# [WORK REQUEST 1]
In the records, change "wrist" to "hand" everywhere from the line containing "right hip: (60, 241, -7)" down to the line containing "left ankle: (278, 262, -16)". Return only those lines, with nothing else altered.

# [READING PASSAGE]
↓↓↓

Senior international correspondent Arwa Damon joins us from Ankara.

Arwa, the Turks clearly dealing with an ISIS threat on one side and fighting a huge crisis that they're also concerned with. Where does this attack come down in all that?

ARWA DAMON, CNN SENIOR INTERNATIONAL CORRESPONDENT: Well, yes, Miguel, Turkey is dealing with those different challenges. But what we have which is happening right now is something perhaps an added dynamic to it already is a very complicated and deadly situation.

In the past, these attacks have happened in Turkey. The government has blamed on ISIS. In this case, this attack that took place targeting that military personnel convoy just behind where we are right now is being blamed by the Turks on the YPG.

Now, the YPG is as we know that Kurdish fighting force that is America's main ally inside Syria. You can just imagine what that is potentially going to do for the Turkish/U.S. relations that already are fairly strained because of America's support for the Kurds, which Turkey does view as being a terrorist organization, basically an extension of the separatist group the PKK that Turkey has been battling against within its own borders.

And along those lines, Turkey over the last few days has been launching an intent of barrage of artillery from Turkey into Syria. Turkey is saying that this attack and the fact that it is at least blaming it on the Syrian national -- this member of the YPG. It means that in Turkey's perspective, this is proof that's evidence of what has been saying all along, that the YPG is, in fact, a terrorist organization.

↑↑↑

# [SOURCE DATA]
↓↓↓

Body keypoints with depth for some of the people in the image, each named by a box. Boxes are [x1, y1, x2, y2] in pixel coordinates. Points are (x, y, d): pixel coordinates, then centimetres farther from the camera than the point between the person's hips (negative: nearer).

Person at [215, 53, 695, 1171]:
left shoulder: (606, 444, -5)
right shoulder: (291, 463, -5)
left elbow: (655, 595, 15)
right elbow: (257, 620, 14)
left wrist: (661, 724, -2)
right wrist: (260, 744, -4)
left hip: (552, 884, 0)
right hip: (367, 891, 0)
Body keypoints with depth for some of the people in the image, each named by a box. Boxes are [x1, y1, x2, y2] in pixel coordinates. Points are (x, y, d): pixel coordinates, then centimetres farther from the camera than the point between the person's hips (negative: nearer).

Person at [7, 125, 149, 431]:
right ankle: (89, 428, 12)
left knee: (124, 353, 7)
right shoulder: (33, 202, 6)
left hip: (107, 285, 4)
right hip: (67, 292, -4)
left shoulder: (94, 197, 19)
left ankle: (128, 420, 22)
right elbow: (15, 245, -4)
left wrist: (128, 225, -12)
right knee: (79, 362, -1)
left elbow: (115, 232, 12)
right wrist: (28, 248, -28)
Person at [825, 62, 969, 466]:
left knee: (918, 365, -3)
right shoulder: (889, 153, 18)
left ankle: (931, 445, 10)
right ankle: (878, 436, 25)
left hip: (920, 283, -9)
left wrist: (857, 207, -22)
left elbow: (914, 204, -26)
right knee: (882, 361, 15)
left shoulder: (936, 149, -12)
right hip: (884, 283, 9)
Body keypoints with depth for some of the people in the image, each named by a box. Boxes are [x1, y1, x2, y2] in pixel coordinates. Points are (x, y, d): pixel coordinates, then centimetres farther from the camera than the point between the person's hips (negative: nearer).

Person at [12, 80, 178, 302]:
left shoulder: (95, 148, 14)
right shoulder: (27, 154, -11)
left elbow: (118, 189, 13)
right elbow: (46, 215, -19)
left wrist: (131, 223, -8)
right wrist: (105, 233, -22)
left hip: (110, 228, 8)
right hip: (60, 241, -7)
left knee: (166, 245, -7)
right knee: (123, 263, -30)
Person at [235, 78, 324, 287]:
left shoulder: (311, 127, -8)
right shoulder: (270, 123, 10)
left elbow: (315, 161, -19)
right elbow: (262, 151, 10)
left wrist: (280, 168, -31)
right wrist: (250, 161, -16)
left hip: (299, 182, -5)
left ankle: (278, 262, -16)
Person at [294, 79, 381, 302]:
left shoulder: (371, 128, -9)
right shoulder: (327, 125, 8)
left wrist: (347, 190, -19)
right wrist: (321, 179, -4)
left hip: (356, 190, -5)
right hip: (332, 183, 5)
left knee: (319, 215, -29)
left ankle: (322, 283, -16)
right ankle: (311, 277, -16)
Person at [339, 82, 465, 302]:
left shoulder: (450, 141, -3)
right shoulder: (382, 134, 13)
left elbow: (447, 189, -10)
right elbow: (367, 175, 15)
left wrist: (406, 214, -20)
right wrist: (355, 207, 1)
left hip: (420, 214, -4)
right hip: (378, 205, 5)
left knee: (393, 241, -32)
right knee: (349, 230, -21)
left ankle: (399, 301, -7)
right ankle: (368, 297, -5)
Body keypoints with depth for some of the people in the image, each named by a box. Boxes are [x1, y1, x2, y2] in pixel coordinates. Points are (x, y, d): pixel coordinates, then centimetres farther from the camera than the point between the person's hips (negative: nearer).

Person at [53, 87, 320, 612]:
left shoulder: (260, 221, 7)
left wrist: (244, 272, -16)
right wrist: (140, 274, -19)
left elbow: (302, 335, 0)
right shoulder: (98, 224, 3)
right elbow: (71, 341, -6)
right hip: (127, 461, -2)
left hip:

↑↑↑

# [WORK REQUEST 2]
Repeat the Turkey report word for word, everything from "Arwa, the Turks" down to "in all that?".

# [WORKED SOLUTION 1]
right hip: (60, 241, -7)
left knee: (166, 245, -7)
right knee: (123, 263, -30)
Person at [235, 78, 324, 287]:
left shoulder: (311, 127, -8)
right shoulder: (270, 123, 10)
left elbow: (315, 161, -19)
right elbow: (262, 151, 10)
left hand: (280, 168, -31)
right hand: (250, 161, -16)
left hip: (299, 182, -5)
left ankle: (278, 262, -16)

# [WORKED SOLUTION 2]
Arwa, the Turks clearly dealing with an ISIS threat on one side and fighting a huge crisis that they're also concerned with. Where does this attack come down in all that?